In most states, yes — the entity operating a real estate brokerage must have a licensed broker of record, and that individual must hold an active, unrestricted broker's license in the relevant state. Some buyers designate a licensed partner or employee as the broker of record rather than obtaining a license themselves, but this must be arranged before closing. SBA lenders may require proof of licensure as a condition of loan funding. If you don't currently hold a broker's license, begin the application process immediately upon LOI execution, as state processing times can range from 60–120 days depending on your state.
Earnouts are standard in brokerage acquisitions because the primary value of the business — the agent roster — consists of independent contractors who can leave at any time. A buyer who pays full price at closing and then loses the top three producers within six months has dramatically overpaid. A well-structured earnout ties 15–30% of the total purchase price to post-closing performance, typically measured over 12–24 months, using two metrics: agent retention (do the key producers stay?) and GCI performance (does the brokerage maintain its revenue baseline?). The seller is motivated to facilitate a smooth transition because their earnout depends on it, which aligns incentives during the most critical post-close period.
Yes, real estate brokerages are SBA 7(a) eligible, and SBA financing is the most common deal structure for acquisitions in the $1M–$5M revenue range. SBA lenders will typically fund 75–85% of the purchase price, with the remaining equity gap filled by a buyer down payment and potentially a seller note. The key underwriting challenge is demonstrating sufficient debt service coverage from normalized brokerage earnings — after removing owner production income — with a minimum 1.25x coverage ratio.
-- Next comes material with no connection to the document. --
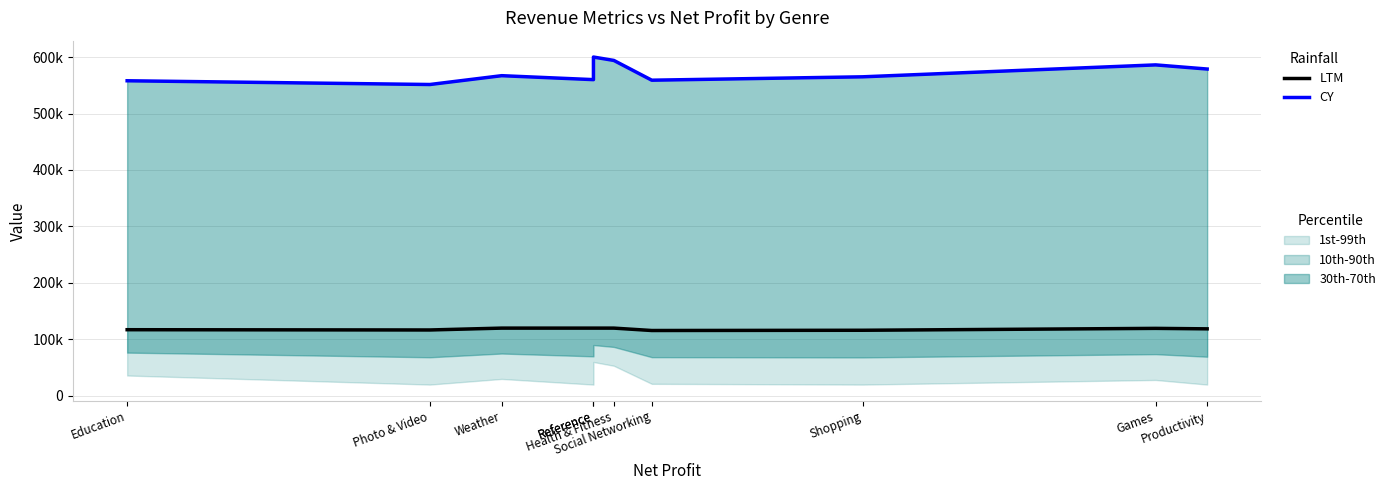

Between Health & Fitness and Weather, which series saw the biggest shift?

CY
Lenders will scrutinize agent concentration risk and may require the buyer to document a retention plan for top producers as a condition of loan approval.
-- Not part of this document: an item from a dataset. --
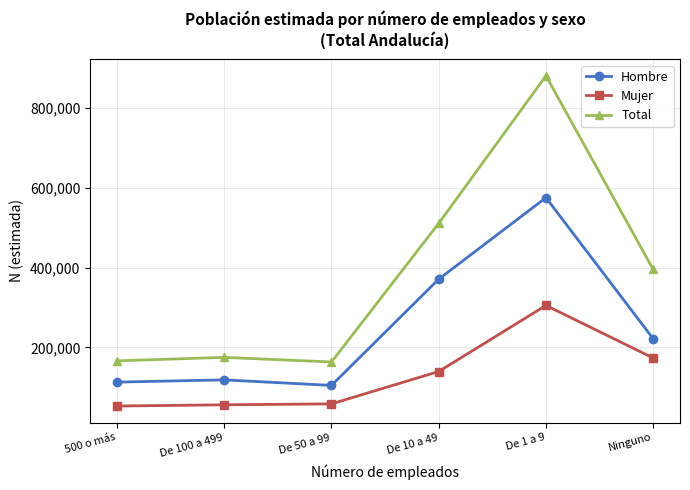

True or false: Hombre and Mujer intersect in this chart.

False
The most effective protections include: (1) structuring a seller earnout tied to agent retention so the seller is financially motivated to facilitate a smooth transition; (2) negotiating retention bonuses for the top 3–5 producers payable 6–12 months post-close contingent on continued active production; (3) ensuring all agents have current, signed independent contractor agreements on file before closing; (4) having the seller personally introduce and endorse the buyer in agent meetings at closing; and (5) including non-solicitation provisions in the seller's non-compete that prohibit the seller from recruiting agents to a competing brokerage after the sale. No structure eliminates attrition risk entirely, which is why buyers should underwrite the deal assuming some agent turnover and ensure the business is profitable even if 1–2 producers depart.